__Assignment__:
Your task is to reproduce exactly the lines from the line with "index mcp: (448, 359)" through the end of the records below.

#### Data

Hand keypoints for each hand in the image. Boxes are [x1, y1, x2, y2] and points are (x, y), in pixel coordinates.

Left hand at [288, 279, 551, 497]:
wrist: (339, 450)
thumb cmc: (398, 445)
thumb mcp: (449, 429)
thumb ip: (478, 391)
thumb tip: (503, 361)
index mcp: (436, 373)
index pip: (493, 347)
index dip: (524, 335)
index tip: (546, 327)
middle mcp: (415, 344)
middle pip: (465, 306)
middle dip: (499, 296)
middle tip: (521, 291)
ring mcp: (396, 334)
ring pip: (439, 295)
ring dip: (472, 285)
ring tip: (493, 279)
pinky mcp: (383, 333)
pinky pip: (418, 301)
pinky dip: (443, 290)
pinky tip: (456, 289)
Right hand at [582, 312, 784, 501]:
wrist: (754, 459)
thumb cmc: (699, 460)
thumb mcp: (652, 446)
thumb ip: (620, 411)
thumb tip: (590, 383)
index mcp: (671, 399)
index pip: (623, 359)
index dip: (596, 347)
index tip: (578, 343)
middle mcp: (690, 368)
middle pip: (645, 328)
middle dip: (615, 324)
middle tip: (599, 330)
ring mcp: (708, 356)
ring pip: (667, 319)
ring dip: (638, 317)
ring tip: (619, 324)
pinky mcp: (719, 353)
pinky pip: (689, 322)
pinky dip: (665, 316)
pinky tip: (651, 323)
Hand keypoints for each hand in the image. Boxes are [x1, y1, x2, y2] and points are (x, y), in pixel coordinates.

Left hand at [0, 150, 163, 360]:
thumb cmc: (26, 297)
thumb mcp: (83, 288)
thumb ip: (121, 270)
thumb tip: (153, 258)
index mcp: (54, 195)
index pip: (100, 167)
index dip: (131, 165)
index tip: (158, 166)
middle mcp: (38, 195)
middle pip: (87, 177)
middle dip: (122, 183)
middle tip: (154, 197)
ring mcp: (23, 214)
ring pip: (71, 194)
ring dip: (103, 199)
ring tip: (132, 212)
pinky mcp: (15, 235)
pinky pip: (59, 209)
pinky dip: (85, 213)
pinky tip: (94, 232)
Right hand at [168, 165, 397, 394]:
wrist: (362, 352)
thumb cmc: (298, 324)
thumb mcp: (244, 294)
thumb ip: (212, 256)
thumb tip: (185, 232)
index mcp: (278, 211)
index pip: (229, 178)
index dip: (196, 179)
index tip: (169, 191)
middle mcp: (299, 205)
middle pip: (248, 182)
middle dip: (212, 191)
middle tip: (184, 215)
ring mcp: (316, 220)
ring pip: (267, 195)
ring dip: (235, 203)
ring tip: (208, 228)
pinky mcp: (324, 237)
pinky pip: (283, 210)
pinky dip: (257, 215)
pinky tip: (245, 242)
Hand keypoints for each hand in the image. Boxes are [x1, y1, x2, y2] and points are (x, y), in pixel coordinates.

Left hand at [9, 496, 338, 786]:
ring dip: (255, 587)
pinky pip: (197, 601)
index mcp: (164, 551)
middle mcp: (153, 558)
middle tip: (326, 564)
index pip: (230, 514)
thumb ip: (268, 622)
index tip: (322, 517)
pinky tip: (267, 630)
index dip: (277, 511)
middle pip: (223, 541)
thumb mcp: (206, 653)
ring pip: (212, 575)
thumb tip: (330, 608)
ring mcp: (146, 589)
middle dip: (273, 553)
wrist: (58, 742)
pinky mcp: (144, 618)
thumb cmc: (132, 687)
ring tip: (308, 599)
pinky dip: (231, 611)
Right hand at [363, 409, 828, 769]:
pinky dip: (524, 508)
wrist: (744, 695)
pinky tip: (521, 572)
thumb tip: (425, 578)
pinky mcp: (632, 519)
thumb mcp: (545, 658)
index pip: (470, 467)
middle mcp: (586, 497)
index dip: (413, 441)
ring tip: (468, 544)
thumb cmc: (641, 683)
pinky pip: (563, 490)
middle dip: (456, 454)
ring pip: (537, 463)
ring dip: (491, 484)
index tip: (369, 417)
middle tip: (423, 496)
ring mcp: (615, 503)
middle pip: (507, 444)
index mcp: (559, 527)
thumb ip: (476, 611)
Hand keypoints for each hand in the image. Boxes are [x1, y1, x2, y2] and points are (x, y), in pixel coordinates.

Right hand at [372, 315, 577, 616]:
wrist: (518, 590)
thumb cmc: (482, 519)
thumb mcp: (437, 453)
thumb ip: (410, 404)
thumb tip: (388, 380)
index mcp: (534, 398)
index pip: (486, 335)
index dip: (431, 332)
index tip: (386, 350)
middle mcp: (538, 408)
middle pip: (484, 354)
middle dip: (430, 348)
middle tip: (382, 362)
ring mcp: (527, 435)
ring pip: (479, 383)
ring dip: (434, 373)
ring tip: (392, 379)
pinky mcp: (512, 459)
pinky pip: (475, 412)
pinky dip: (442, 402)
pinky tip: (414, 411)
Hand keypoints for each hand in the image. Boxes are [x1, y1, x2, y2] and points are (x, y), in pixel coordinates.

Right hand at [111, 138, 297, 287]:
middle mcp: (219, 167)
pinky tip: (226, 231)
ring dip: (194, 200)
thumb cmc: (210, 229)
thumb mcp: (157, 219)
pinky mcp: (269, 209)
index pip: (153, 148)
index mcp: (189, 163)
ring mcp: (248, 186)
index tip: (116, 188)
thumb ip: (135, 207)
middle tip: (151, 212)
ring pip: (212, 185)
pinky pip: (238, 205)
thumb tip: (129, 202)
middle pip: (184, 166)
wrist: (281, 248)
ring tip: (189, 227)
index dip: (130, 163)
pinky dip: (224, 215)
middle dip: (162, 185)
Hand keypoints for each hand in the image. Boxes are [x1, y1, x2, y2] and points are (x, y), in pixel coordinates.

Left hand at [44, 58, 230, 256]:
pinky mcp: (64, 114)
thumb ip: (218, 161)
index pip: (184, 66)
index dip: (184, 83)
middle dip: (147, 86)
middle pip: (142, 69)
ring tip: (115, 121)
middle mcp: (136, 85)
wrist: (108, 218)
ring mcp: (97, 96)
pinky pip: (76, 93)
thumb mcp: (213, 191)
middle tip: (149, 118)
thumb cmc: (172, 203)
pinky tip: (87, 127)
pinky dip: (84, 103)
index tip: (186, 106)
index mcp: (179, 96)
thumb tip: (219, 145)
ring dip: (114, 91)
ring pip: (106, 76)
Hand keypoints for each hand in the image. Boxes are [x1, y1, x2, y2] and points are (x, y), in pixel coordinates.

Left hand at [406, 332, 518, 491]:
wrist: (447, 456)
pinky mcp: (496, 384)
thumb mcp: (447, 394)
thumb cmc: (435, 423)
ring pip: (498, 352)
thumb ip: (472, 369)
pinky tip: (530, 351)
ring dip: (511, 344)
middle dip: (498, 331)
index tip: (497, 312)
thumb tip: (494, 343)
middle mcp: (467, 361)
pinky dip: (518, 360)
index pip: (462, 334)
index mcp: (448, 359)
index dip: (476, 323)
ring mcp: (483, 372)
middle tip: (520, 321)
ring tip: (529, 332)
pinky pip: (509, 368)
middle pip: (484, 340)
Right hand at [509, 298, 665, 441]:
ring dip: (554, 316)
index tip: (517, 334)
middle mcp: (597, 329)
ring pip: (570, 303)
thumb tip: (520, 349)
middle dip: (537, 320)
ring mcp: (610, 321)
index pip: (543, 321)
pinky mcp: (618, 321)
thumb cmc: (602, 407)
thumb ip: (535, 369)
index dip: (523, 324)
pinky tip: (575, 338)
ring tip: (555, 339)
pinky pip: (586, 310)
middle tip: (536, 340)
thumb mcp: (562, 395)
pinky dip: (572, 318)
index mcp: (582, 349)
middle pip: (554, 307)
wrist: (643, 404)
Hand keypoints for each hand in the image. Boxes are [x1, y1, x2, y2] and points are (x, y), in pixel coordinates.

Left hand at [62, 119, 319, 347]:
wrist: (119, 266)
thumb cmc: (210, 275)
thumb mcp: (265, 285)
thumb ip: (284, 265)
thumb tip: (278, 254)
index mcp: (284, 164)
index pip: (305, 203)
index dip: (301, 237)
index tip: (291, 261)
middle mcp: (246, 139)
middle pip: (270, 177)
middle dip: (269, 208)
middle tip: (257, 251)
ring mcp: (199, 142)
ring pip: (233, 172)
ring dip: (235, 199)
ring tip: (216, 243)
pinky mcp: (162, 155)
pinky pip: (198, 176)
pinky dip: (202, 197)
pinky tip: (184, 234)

########

__Response to the task__:
index mcp: (448, 359)
index dip: (476, 323)
ring mcp: (483, 372)
middle tip: (520, 321)
ring tip: (529, 332)
pinky pip: (509, 368)
middle pip: (484, 340)
Right hand at [509, 298, 665, 441]:
ring dip: (554, 316)
index tip: (517, 334)
middle mcp: (597, 329)
ring pip: (570, 303)
thumb tip: (520, 349)
middle dip: (537, 320)
ring mcp: (610, 321)
index pip: (543, 321)
pinky mcp: (618, 321)
thumb cmc: (602, 407)
thumb ip: (535, 369)
index dip: (523, 324)
pinky tip: (575, 338)
ring tip: (555, 339)
pinky pip: (586, 310)
middle tip: (536, 340)
thumb mcp: (562, 395)
pinky dip: (572, 318)
index mcp: (582, 349)
middle pip: (554, 307)
wrist: (643, 404)
Hand keypoints for each hand in the image. Boxes are [x1, y1, x2, y2] and points are (x, y), in pixel coordinates.

Left hand at [62, 119, 319, 347]:
wrist: (119, 266)
thumb cmc: (210, 275)
thumb mcp: (265, 285)
thumb ip: (284, 265)
thumb tip: (278, 254)
index mcp: (284, 164)
index pip: (305, 203)
index dip: (301, 237)
index tip: (291, 261)
middle mcp: (246, 139)
middle pip: (270, 177)
middle dip: (269, 208)
middle tip: (257, 251)
ring mcp: (199, 142)
ring pip: (233, 172)
ring dip: (235, 199)
ring tip: (216, 243)
pinky mcp: (162, 155)
pinky pip: (198, 176)
pinky dip: (202, 197)
pinky tip: (184, 234)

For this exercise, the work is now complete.